SZKP: A Scalable Accelerator Architecture for Zero-Knowledge Proofs
Alhad Daftardar, Brandon Reagen, Siddharth Garg
TL;DR
SZKP addresses the heavy online proving cost of zkSNARKs by delivering a full-chip ASIC accelerator that unifies Dense MSM, Sparse MSM, and NTT modules for Groth16 proof generation. The architecture leverages a scalable PEs, memory banking, and constant-geometry NTTs to achieve high utilization and bandwidth efficiency, delivering 12–86× speedups over GPU-based designs and 3–12× over prior ASICs, while using about half the area in representative configurations. A comprehensive design-space exploration shows where to trade off area, throughput, and bandwidth, demonstrating that full proofs can be accelerated on-chip with manageable power densities. The work suggests a practical path toward scalable, hardware-assisted ZKP deployment in cloud, privacy-preserving applications, and crypto workloads.
Abstract
Zero-Knowledge Proofs (ZKPs) are an emergent paradigm in verifiable computing. In the context of applications like cloud computing, ZKPs can be used by a client (called the verifier) to verify the service provider (called the prover) is in fact performing the correct computation based on a public input.

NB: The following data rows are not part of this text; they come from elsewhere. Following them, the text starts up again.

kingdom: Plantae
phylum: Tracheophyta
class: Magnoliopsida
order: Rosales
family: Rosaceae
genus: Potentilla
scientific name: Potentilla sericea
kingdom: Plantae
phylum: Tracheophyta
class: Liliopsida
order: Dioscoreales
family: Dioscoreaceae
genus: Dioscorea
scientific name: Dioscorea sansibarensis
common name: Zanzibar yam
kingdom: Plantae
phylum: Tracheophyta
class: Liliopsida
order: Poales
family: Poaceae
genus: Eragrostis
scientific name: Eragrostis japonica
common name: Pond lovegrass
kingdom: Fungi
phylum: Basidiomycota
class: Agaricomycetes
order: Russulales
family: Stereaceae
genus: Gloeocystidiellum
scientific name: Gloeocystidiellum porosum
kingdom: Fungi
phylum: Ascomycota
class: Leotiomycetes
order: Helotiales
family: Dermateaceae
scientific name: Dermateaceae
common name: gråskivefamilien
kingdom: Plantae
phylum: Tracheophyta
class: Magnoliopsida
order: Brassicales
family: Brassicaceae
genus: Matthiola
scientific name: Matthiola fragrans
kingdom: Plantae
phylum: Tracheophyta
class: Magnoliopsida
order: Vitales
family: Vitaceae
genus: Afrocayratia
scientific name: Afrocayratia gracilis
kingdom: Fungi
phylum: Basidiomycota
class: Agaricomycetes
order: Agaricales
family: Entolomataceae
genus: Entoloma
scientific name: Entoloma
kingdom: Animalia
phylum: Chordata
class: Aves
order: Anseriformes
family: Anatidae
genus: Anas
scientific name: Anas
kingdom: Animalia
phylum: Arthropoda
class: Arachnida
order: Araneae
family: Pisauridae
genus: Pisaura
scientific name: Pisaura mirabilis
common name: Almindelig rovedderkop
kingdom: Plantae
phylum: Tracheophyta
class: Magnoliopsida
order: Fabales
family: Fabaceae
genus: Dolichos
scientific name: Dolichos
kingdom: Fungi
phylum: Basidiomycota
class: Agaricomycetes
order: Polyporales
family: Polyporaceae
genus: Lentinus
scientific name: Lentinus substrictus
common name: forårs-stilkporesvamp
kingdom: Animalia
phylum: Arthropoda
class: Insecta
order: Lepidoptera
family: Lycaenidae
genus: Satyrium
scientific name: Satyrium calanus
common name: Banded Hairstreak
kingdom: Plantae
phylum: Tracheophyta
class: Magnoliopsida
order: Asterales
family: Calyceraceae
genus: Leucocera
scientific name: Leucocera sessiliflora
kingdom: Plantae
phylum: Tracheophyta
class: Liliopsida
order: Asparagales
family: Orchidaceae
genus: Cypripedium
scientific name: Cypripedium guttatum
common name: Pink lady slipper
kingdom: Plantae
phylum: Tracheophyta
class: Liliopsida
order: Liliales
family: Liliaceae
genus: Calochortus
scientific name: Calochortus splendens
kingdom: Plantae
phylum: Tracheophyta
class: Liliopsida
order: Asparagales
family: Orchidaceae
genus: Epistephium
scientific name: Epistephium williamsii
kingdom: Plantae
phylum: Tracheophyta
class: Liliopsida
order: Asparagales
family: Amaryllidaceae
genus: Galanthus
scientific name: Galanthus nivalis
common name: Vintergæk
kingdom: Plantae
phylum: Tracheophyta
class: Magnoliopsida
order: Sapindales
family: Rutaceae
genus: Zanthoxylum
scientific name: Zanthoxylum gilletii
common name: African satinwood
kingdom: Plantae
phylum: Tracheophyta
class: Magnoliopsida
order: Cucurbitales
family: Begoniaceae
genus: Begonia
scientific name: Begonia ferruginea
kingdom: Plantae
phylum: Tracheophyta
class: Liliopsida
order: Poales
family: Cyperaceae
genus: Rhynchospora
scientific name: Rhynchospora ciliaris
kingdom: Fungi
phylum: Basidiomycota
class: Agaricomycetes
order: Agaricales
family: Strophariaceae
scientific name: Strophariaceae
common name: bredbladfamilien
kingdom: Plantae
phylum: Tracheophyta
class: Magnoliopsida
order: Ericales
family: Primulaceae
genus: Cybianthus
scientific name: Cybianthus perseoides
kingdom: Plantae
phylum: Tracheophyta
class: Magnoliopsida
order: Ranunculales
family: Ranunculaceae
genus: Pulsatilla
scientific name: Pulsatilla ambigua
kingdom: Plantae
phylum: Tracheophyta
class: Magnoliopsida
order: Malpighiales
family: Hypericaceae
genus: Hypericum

A recently prominent variant of ZKPs is zkSNARKs, generating succinct proofs that can be rapidly verified by the end user. However, proof generation itself is very time consuming per transaction. Two key primitives in proof generation are the Number Theoretic Transform (NTT) and Multi-scalar Multiplication (MSM). These primitives are prime candidates for hardware acceleration, and prior works have looked at GPU implementations and custom RTL. However, both algorithms involve complex dataflow patterns -- standard NTTs have irregular memory accesses for butterfly computations from stage to stage, and MSMs using Pippenger's algorithm have data-dependent memory accesses for partial sum calculations. We present SZKP, a scalable accelerator framework that is the first ASIC to accelerate an entire proof on-chip by leveraging structured dataflows for both NTTs and MSMs. SZKP achieves conservative full-proof speedups of over 400$\times$, 3$\times$, and 12$\times$ over CPU, ASIC, and GPU implementations.